Re: [REGRESSION] x86/entry: TIF_SINGLESTEP handling is still broken

From: Andy Lutomirski
Date: Sun Jan 31 2021 - 18:39:12 EST




> On Jan 31, 2021, at 2:57 PM, Linus Torvalds <torvalds@xxxxxxxxxxxxxxxxxxxx> wrote:
>
> On Sun, Jan 31, 2021 at 2:20 PM Andy Lutomirski <luto@xxxxxxxxxxxxxx> wrote:
>>
>> A smallish test that we could stick in selftests would be great if that’s straightforward.
>
> Side note: it would be good to have a test-case for the interaction
> with the "block step" code too.
>
> I hate our name for it ("block step"?), but it modifies TF, to only
> trap on taken branches, not after each instruction.
>
> So there's all these things that interact:
>
> - you can set TF yourself in user space with 'popf' and get a debug
> signal (not after the popf, but after the instruction _after_ popf,
> iirc)
>
> - you can set TF as a debugger and that's basically what
> TIF_SINGLESTEP fundamentally means
>
> - we have TIF_FORCED_TF, which says whether TF was set by ptrace, or
> whether it was already set independently by the application before
> ptrace, so that we can know whether to clear it or keep it set *after*
> the single-step.
>
> - you can then *modify* the behavior of TF to trap only on control
> flow changes (and we use TIF_BLOCKSTEP to specify that behavior)
>
> - and there's also obviously some very subtle and unclear rules about
> when system call instructions cause debug traps
>
> The basic TF behavior is fairly simple: it caused #DB, and we send a signal.

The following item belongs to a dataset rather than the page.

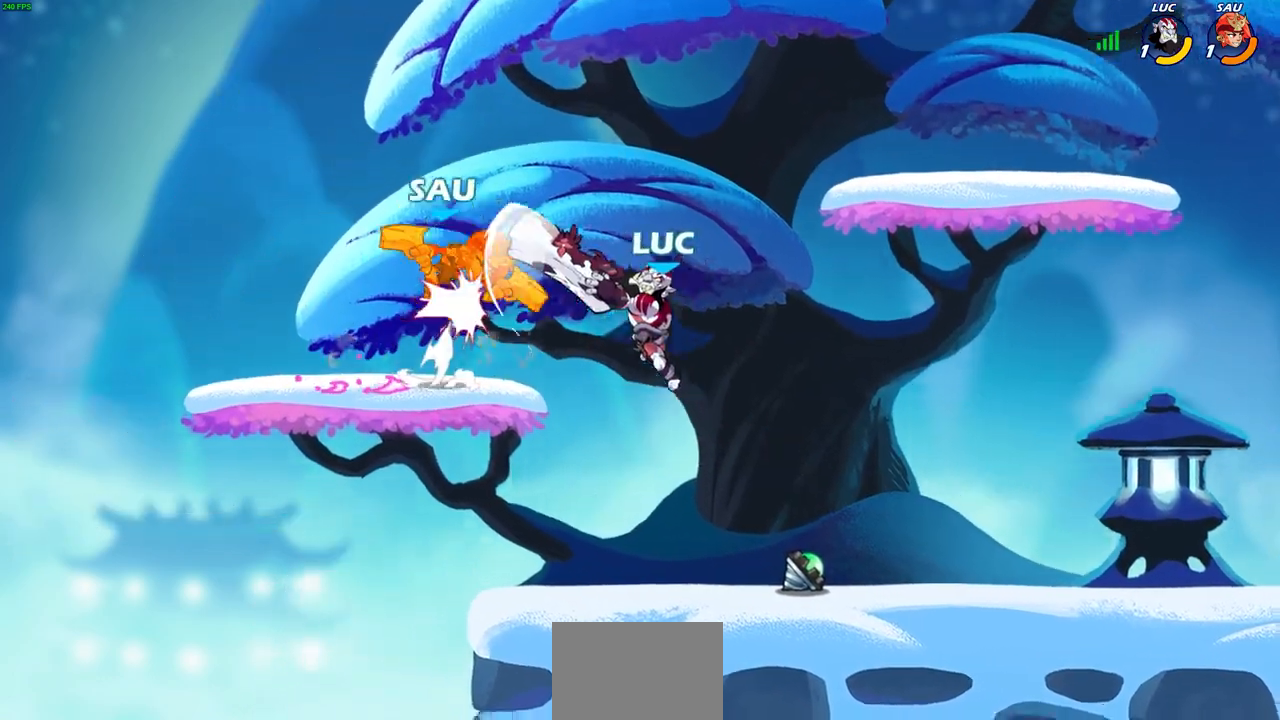
{"buttons": [], "left_stick": "up-left", "right_stick": "center", "events": [[117, "left_stick", "center"], [333, "CROSS", "down"], [383, "left_stick", "up-left"], [450, "CROSS", "up"]]}
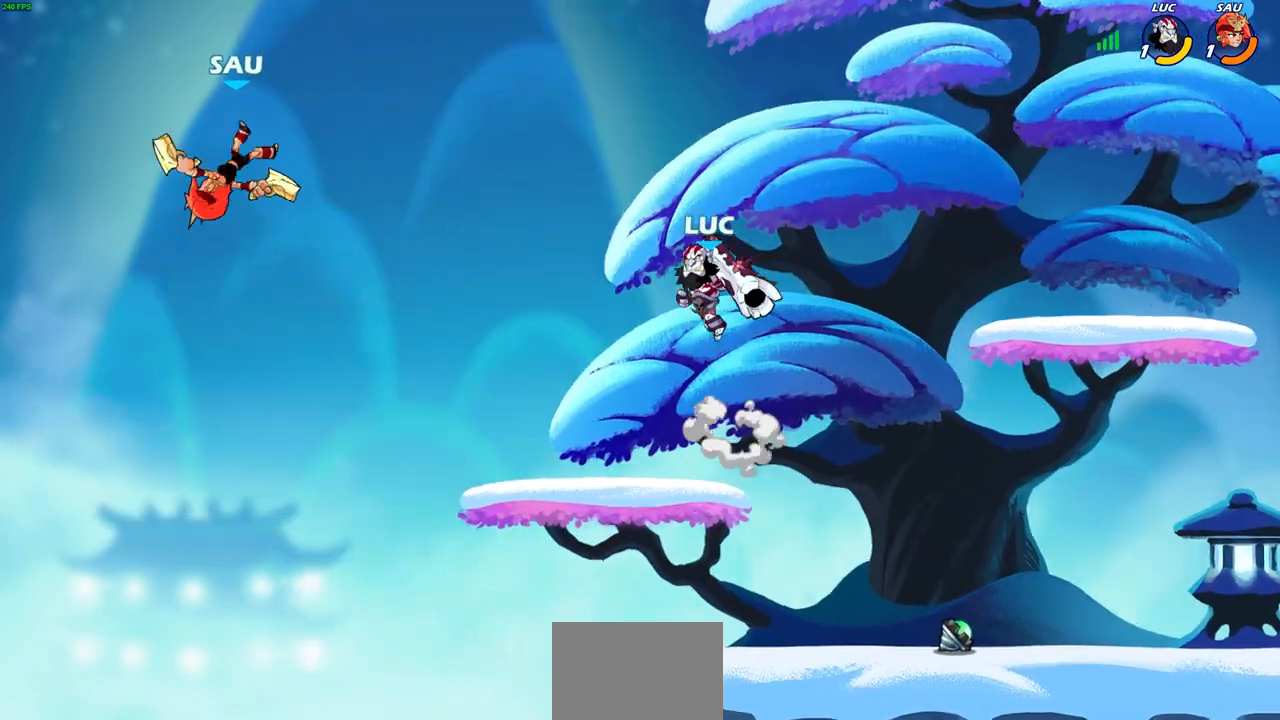
{"buttons": [], "left_stick": "right", "right_stick": "center", "events": [[17, "left_stick", "down-left"], [233, "left_stick", "right"]]}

This is all fundamentally impossible to do fully correctly because a program can use PUSHF to read TF, and there is only one TF bit, and the app and the debugger can fight over it. The insn breakpoint mechanism is much better, but even AMD CPUs can’t (I think) be programmed to breakpoint the entire user address space. So we do our best to fudge it.

>
> The "app set TF _itself_, and we want to debug across that event" is a
> lot more interesting, but it's unclear whether anybody does it. It's
> really just a "we want to be able to debug that case too", and
> TIF_FORCED_TF means that it should be possible.
>
> I didn't test that it works, though. Sounds worth a test-case?
>

I can look. We do have tests for apps setting TF with no debugger attached.

> The TIF_BLOCKSTEP thing changes no other logic, but basically sets the
> bit in the MSR that modifies just when TF traps. I may hate the name,
> but I think it works.
>

It has certainly been busted in the past in corner cases. I don’t think we have tests.

> The odd system call tracing part I have no idea who depends on it
> (apparently "rr", which I assume is some replay thing), and I suspect
> our semantics for it has been basically random historical one, and
> it's apparently what changed.
>
> That's the one that we _really_ should have a test-case for, along
> with some documentation and code comment what the actual semantics
> need to be so that we don't break it again.

This rr thing may be tangled up with the nonsense semantics of SYSRET. I’ll muck around with Kyle’s test and try to figure out what broke.

I’m guessing the issue is that we are correctly setting TF in the EFLAGS image, but IRET helpfully only traps after the first user insn executes, which isn’t what the tracer is expects.

>
> Linus